--- begin Records provided ---

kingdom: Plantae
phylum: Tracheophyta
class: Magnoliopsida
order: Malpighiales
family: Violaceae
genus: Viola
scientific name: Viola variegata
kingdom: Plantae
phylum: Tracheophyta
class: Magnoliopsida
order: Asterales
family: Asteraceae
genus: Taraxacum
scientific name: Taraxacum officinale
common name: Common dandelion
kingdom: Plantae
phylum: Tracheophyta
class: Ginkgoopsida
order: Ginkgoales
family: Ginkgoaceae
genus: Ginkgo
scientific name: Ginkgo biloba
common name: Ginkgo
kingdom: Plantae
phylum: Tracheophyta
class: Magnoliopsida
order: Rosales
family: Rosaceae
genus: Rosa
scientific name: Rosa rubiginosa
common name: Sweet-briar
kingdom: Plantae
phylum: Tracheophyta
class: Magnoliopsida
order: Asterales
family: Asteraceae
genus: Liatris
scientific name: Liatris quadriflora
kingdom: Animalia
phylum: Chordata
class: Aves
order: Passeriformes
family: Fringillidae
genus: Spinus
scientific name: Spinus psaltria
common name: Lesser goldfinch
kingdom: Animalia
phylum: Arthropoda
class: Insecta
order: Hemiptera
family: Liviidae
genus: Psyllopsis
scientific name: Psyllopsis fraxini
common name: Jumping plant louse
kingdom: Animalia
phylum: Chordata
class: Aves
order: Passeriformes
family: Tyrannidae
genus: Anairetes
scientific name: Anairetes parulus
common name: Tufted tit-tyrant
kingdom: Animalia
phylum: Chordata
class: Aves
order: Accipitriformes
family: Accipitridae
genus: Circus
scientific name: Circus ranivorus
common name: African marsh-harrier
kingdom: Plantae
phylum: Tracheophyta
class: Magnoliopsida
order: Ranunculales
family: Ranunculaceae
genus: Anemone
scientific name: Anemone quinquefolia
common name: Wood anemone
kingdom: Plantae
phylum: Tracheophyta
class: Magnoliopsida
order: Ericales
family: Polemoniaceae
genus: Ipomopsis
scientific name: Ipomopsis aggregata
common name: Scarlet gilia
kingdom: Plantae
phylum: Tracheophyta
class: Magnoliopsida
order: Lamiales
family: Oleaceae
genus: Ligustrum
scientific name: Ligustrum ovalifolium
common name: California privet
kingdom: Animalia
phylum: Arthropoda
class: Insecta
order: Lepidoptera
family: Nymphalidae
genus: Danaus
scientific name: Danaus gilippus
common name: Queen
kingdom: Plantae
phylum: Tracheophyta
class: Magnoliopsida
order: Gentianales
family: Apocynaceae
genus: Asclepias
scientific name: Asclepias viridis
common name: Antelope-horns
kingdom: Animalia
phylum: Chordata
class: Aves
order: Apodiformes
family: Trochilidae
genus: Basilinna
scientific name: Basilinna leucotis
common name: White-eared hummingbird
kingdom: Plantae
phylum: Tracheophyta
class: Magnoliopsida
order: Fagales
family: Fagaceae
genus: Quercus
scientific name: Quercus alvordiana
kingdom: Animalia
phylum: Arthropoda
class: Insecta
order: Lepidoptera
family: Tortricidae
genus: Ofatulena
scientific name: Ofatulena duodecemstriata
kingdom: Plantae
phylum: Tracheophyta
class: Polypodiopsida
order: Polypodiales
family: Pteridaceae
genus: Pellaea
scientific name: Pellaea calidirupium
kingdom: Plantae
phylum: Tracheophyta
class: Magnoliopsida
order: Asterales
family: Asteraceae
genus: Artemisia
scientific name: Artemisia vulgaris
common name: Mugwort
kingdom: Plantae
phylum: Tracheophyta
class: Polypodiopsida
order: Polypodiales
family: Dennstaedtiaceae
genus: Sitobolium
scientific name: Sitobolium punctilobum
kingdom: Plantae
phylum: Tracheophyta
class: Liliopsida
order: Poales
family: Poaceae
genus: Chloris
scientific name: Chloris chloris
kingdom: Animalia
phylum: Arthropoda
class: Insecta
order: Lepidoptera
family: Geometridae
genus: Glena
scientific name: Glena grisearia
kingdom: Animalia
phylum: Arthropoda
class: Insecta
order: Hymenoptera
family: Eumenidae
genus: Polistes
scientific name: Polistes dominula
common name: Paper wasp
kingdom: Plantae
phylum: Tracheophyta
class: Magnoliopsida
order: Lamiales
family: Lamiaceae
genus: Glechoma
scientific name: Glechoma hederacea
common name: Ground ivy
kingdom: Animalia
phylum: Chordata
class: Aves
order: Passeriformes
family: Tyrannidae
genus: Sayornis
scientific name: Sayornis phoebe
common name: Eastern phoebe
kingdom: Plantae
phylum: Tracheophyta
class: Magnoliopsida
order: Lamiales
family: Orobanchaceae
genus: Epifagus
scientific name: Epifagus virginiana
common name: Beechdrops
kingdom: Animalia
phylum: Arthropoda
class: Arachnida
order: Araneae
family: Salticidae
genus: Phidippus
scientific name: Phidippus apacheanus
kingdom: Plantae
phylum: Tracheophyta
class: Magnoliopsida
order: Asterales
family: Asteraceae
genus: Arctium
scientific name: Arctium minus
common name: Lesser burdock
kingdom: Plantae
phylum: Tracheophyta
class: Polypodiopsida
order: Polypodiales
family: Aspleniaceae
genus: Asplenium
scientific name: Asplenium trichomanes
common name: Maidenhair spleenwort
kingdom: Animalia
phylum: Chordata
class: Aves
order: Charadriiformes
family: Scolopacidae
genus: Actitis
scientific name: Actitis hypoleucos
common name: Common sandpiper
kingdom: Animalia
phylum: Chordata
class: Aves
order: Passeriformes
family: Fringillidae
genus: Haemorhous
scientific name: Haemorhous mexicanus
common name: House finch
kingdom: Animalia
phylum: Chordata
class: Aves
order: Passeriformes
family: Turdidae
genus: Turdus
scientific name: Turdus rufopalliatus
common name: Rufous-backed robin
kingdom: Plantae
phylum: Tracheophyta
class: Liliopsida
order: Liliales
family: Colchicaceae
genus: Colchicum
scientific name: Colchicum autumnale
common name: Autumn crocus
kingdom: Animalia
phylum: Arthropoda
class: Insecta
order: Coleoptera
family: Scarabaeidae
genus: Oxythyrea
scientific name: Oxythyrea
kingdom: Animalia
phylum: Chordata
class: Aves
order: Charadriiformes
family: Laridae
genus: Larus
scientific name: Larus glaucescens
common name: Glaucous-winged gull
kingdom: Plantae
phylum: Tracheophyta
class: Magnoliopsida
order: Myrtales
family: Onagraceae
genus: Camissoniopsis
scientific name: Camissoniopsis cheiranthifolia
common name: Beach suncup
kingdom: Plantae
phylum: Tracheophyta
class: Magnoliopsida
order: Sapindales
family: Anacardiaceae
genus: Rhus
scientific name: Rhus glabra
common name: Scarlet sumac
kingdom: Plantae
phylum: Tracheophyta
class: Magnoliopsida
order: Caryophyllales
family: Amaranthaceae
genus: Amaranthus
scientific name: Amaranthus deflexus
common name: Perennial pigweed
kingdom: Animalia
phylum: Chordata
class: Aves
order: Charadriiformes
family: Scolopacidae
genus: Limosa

--- end Records provided ---

**Challenge**
Lay out the entries as a two-column CSV with the headers rank and name, one row per line, each value in its own quoted field with any line breaks turned into spaces. Begin at the very first entry and stop after the line that has "genus: Circus".

**Solution below**
rank,name
"kingdom:","Plantae"
"phylum:","Tracheophyta"
"class:","Magnoliopsida"
"order:","Malpighiales"
"family:","Violaceae"
"genus:","Viola"
"scientific name:","Viola variegata"
"kingdom:","Plantae"
"phylum:","Tracheophyta"
"class:","Magnoliopsida"
"order:","Asterales"
"family:","Asteraceae"
"genus:","Taraxacum"
"scientific name:","Taraxacum officinale"
"common name:","Common dandelion"
"kingdom:","Plantae"
"phylum:","Tracheophyta"
"class:","Ginkgoopsida"
"order:","Ginkgoales"
"family:","Ginkgoaceae"
"genus:","Ginkgo"
"scientific name:","Ginkgo biloba"
"common name:","Ginkgo"
"kingdom:","Plantae"
"phylum:","Tracheophyta"
"class:","Magnoliopsida"
"order:","Rosales"
"family:","Rosaceae"
"genus:","Rosa"
"scientific name:","Rosa rubiginosa"
"common name:","Sweet-briar"
"kingdom:","Plantae"
"phylum:","Tracheophyta"
"class:","Magnoliopsida"
"order:","Asterales"
"family:","Asteraceae"
"genus:","Liatris"
"scientific name:","Liatris quadriflora"
"kingdom:","Animalia"
"phylum:","Chordata"
"class:","Aves"
"order:","Passeriformes"
"family:","Fringillidae"
"genus:","Spinus"
"scientific name:","Spinus psaltria"
"common name:","Lesser goldfinch"
"kingdom:","Animalia"
"phylum:","Arthropoda"
"class:","Insecta"
"order:","Hemiptera"
"family:","Liviidae"
"genus:","Psyllopsis"
"scientific name:","Psyllopsis fraxini"
"common name:","Jumping plant louse"
"kingdom:","Animalia"
"phylum:","Chordata"
"class:","Aves"
"order:","Passeriformes"
"family:","Tyrannidae"
"genus:","Anairetes"
"scientific name:","Anairetes parulus"
"common name:","Tufted tit-tyrant"
"kingdom:","Animalia"
"phylum:","Chordata"
"class:","Aves"
"order:","Accipitriformes"
"family:","Accipitridae"
"genus:","Circus"